In 2016 President Donald Trump enjoyed a 2 to 1 margin of victory among rural voters, but he’s unlikely to repeat that performance this year, according to Republican and Democratic pollsters who spoke Monday as part of Rural Assembly Everywhere.
A majority of rural voters still plan to vote for the president, but probably not by margins big enough to overcome Democratic advantages with their urban base, they said.
“We’re seeing the rural vote still voting very much Republican and for Trump, but not by the kinds of margins that we saw [in 2016],” said Celinda Lake of the Democratic polling firm Lake Research Partners. “The more you narrow that gap, the more the cities and suburbia can make up the difference” for Democrats, she said.
Republican Ed Goeas of the Tarrance Group said Lake may be underestimating how well Democratic nominee Joe Biden will do with rural voters.
“Celinda says [Democrats] are going to close the gap,” he said. “They may close the gap even more than she thinks because of lack of turnout in rural areas.”
Two thirds of rural voters approve of the job the president is doing, Lake said. But he gets lower marks for how he has handled the pandemic and for his leadership style.
Rural voters “don’t trust Trump on Covid very much,” Lake said. “They think he should have a plan, that he should listen to the science more.” She said the president’s handling of the pandemic has hurt him with rural women voters, especially in areas with high Covid-19 infection rates.

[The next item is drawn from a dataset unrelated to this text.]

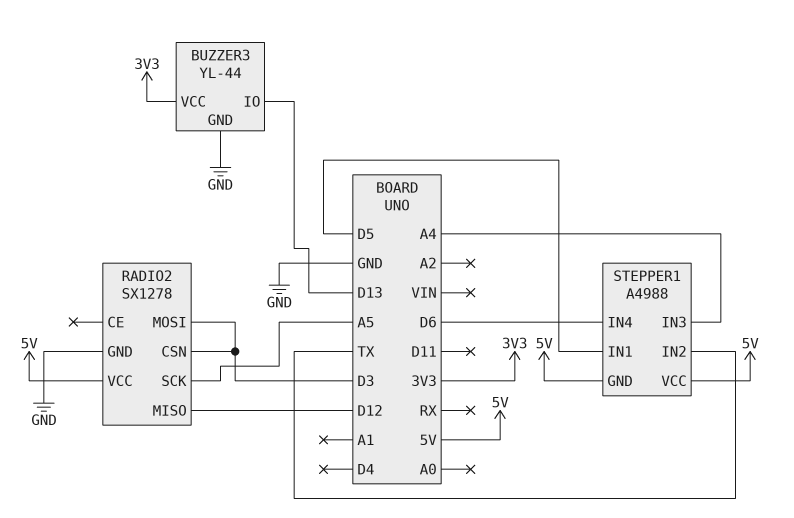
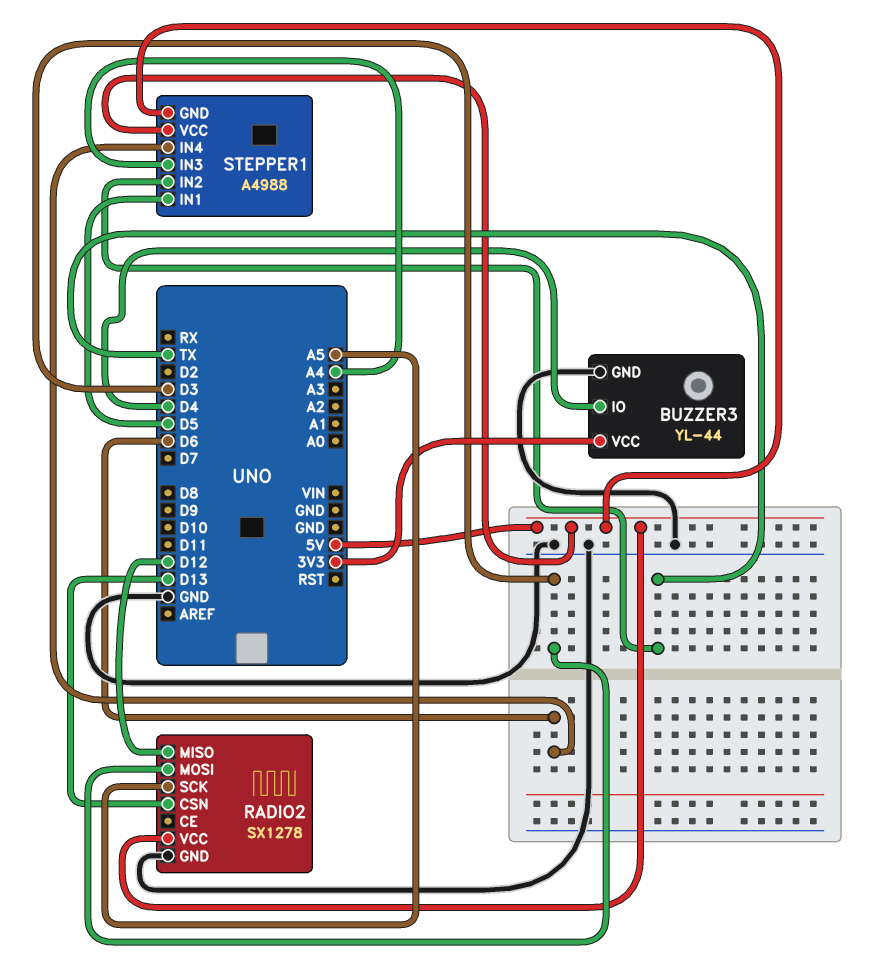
BUZZER3 pin IO: D13 -> D4
RADIO2 pin CSN: D3 -> D13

Women also have a bigger problem with Trump’s combative leadership style.
“Rural voters tend to be very respectful of each other and value that,” Lake said. “The style that the president often has, particularly for rural women and senior citizens, is not a very good one.”
Biden is doing better with senior citizens than any Democrat in recent years, Lake said. “[Democrats] have a good shot at tying or slightly winning seniors,” she said. “And that impacts the rural vote as well, because a lot of those seniors live in the rural areas.”
Goeas said some senior citizens find the president lacking on issues of character. “The incivility, the ugliness — many of those older people have moved away from him for that reason,” he said.
Goeas said Trump’s use of a commercial accusing Biden of senility was a big misstep. “Older people did not react well to those thoughts,” he said. “We all have senior moments, and making fun of that is not something that we particularly like to see, whether they are someone from the other side or not, politically.”
The panel on rural voters was part of the first day of the weeklong Rural Assembly Everywhere. The online conference resumes at 2 p.m. Tuesday, October 27. (The event is free, and registration is still open.)
The conversation was facilitated by Republican strategist Bill Greener.
Lake and Goeas touched on numerous other topics and answered questions from participants:
- Because Trump’s 2016 win was a surprise, people distrust 2020 polling, Goeas said. But the two elections are very different. The 2016 electorate disliked both Trump and Democratic nominee Hillary Rodham Clinton, and many didn’t make up their minds until the week before Election Day. National polls were accurate on the popular vote, but because state polls were few in the final week, they didn’t pick up on last-minute decisions that went in Trump’s favor. Undecided voters are not as numerous this year.
- Whether an anti-Trump sentiment moves down ballot to key Senate campaigns depends on individual states. Lake and Goeas said Republican Senate candidates can outperform the president based on local issues.
- Senate candidates from both parties are making a stronger play for rural voters this campaign season.
- Healthcare is a big issue for Senate candidates. Goeas said the key issue for voters is rural hospitals.
- Goeas said that Trump did not deliver as promised on improving rural infrastructure and that this could hurt the president with younger voters.
- Republicans could have done more to emphasize how the president’s tax plan helped small businesses, including farms.
- Rural voters generally favor greater regulation of multinational corporations and anticompetitive practices. Neither party has addressed these concerns in a way that gains traction with voters. Goeas said any campaign to create greater corporate controls would have major challenges matching the funding resources that would fight such regulation.
- Rural acceptance of proposals like the Green New Deal would take major campaigns to brand and define the proposals. “If you define it as clean energy investment in renewables, etc., it’s very, very popular,” Lake said. “If you say you’re going to do away with cows, it’s very unpopular. It really depends on how you define it.”